This book is quite straightforward about the contents including dog deaths, and I thought I was okay enough to read through all that, given that it’s been over a month since my own brave little Carl passed away. But the combination of Nicole J. Georges’ emotive storytelling and my own fresher-than-I-thought grief conspired to have me sobbing through the entire sections dealing with the deaths of her dogs, one so rapidly following on the other.
Even with that devastating experience aside, I found myself incredibly engaged with this collection of confessional comics and zines. Ms Georges writes in a way that makes me feel invested in her on-going endeavors, whether in the oblique references to her love and family lives, her careers in both cartoons and teaching, or just in her everyday concerns with her emotional and physical fitness. Perhaps it’s her disarming honesty that has me feeling so sympathetic to a life quite different from my own (or at least my own as it is now.) Reading her book felt almost like being entrusted with her diary. And I do mean that literally: it felt like I was being bestowed a gift, of trust, of confidence, of friendship at a remove, with this book.
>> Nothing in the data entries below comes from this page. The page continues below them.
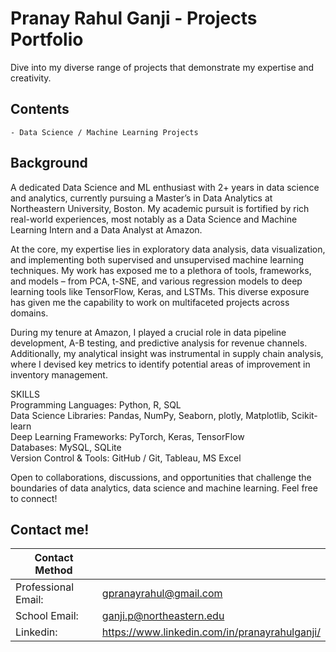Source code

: # Pranay Rahul Ganji - Projects Portfolio
Dive into my diverse range of projects that demonstrate my expertise and creativity.

## Contents
    - Data Science / Machine Learning Projects

## Background

A dedicated Data Science and ML enthusiast with 2+ years in data science and analytics, currently pursuing a Master’s in Data Analytics at Northeastern University, Boston. My academic pursuit is fortified by rich real-world experiences, most notably as a Data Science and Machine Learning Intern and a Data Analyst at Amazon.

At the core, my expertise lies in exploratory data analysis, data visualization, and implementing both supervised and unsupervised machine learning techniques. My work has exposed me to a plethora of tools, frameworks, and models – from PCA, t-SNE, and various regression models to deep learning tools like TensorFlow, Keras, and LSTMs. This diverse exposure has given me the capability to work on multifaceted projects across domains.

During my tenure at Amazon, I played a crucial role in data pipeline development, A-B testing, and predictive analysis for revenue channels. Additionally, my analytical insight was instrumental in supply chain analysis, where I devised key metrics to identify potential areas of improvement in inventory management.

SKILLS  
Programming Languages: Python, R, SQL  
Data Science Libraries: Pandas, NumPy, Seaborn, plotly, Matplotlib, Scikit-learn  
Deep Learning Frameworks: PyTorch, Keras, TensorFlow  
Databases: MySQL, SQLite  
Version Control & Tools: GitHub / Git, Tableau, MS Excel  

Open to collaborations, discussions, and opportunities that challenge the boundaries of data analytics, data science and machine learning. Feel free to connect!

## Contact me!

| Contact Method        |                                            |
| ----------------------| ------------------------------------------ |
| Professional Email:   | gpranayrahul@gmail.com                   |
| School Email:         | ganji.p@northeastern.edu             |
| Linkedin:             | https://www.linkedin.com/in/pranayrahulganji/  |
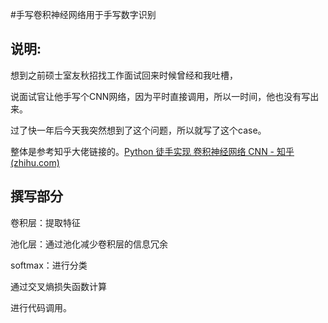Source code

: #手写卷积神经网络用于手写数字识别

## 说明:

想到之前硕士室友秋招找工作面试回来时候曾经和我吐槽，

说面试官让他手写个CNN网络，因为平时直接调用，所以一时间，他也没有写出来。

过了快一年后今天我突然想到了这个问题，所以就写了这个case。

整体是参考知乎大佬链接的。[Python 徒手实现 卷积神经网络 CNN - 知乎 (zhihu.com)](https://zhuanlan.zhihu.com/p/102119808)



## 撰写部分

卷积层：提取特征

池化层：通过池化减少卷积层的信息冗余

softmax：进行分类

通过交叉熵损失函数计算

进行代码调用。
So it was nice to settle in and read what felt like letters written to me from a friend, catching me up on her latest goings-on. Well, “latest”. These comics run from the first decade of the 2000s to the present day, tho the Invincible Summer zine projects span the decade from 2008-2018. It would probably help to already be familiar with Ms Georges’ work before diving in, but I had no difficulty losing myself in her stream of consciousness, as if we were old friends catching up again after being apart for a long while. To be clear: I don’t feel like I actually know her. I’m just grateful to have been given a chance to know these snapshots of her at those particular points in time.